The listing below holds a line with "349 76 2213" and a later line with "585 558 5.74". Write out those two lines and every line between them, exactly, and nothing else.
*** Block opens ***
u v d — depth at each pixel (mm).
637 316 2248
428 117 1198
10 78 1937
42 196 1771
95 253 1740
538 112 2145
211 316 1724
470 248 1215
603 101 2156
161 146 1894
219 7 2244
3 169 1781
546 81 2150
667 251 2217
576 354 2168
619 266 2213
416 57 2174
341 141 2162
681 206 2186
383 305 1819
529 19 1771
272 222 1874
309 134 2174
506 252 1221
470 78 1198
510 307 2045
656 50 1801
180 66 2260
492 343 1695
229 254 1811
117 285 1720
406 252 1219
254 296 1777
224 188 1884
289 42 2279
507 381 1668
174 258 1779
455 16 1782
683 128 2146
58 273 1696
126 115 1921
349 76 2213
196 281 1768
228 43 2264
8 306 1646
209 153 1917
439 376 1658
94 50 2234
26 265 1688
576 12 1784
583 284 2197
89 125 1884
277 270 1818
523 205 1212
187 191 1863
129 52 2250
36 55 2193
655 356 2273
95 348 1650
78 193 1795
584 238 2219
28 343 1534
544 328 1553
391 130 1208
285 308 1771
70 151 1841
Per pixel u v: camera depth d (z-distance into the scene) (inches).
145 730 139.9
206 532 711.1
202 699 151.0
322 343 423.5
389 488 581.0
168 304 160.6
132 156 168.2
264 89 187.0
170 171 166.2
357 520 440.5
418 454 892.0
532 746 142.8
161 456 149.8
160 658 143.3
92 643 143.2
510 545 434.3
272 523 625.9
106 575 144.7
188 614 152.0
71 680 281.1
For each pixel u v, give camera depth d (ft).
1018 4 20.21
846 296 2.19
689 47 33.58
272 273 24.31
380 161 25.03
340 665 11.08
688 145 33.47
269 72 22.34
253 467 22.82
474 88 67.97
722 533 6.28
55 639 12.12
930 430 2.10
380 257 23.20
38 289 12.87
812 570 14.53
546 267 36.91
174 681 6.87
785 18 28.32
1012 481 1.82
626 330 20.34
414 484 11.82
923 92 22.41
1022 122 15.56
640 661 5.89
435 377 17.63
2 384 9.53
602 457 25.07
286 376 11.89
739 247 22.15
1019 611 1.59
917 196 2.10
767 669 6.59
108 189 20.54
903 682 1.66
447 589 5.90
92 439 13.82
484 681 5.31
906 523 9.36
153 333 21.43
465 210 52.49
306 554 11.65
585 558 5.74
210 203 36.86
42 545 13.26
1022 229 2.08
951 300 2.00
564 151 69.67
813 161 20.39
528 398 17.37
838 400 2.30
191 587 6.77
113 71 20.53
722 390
*** Block closes ***
*Written solution*:
349 76 2213
196 281 1768
228 43 2264
8 306 1646
209 153 1917
439 376 1658
94 50 2234
26 265 1688
576 12 1784
583 284 2197
89 125 1884
277 270 1818
523 205 1212
187 191 1863
129 52 2250
36 55 2193
655 356 2273
95 348 1650
78 193 1795
584 238 2219
28 343 1534
544 328 1553
391 130 1208
285 308 1771
70 151 1841
Per pixel u v: camera depth d (z-distance into the scene) (inches).
145 730 139.9
206 532 711.1
202 699 151.0
322 343 423.5
389 488 581.0
168 304 160.6
132 156 168.2
264 89 187.0
170 171 166.2
357 520 440.5
418 454 892.0
532 746 142.8
161 456 149.8
160 658 143.3
92 643 143.2
510 545 434.3
272 523 625.9
106 575 144.7
188 614 152.0
71 680 281.1
For each pixel u v, give camera depth d (ft).
1018 4 20.21
846 296 2.19
689 47 33.58
272 273 24.31
380 161 25.03
340 665 11.08
688 145 33.47
269 72 22.34
253 467 22.82
474 88 67.97
722 533 6.28
55 639 12.12
930 430 2.10
380 257 23.20
38 289 12.87
812 570 14.53
546 267 36.91
174 681 6.87
785 18 28.32
1012 481 1.82
626 330 20.34
414 484 11.82
923 92 22.41
1022 122 15.56
640 661 5.89
435 377 17.63
2 384 9.53
602 457 25.07
286 376 11.89
739 247 22.15
1019 611 1.59
917 196 2.10
767 669 6.59
108 189 20.54
903 682 1.66
447 589 5.90
92 439 13.82
484 681 5.31
906 523 9.36
153 333 21.43
465 210 52.49
306 554 11.65
585 558 5.74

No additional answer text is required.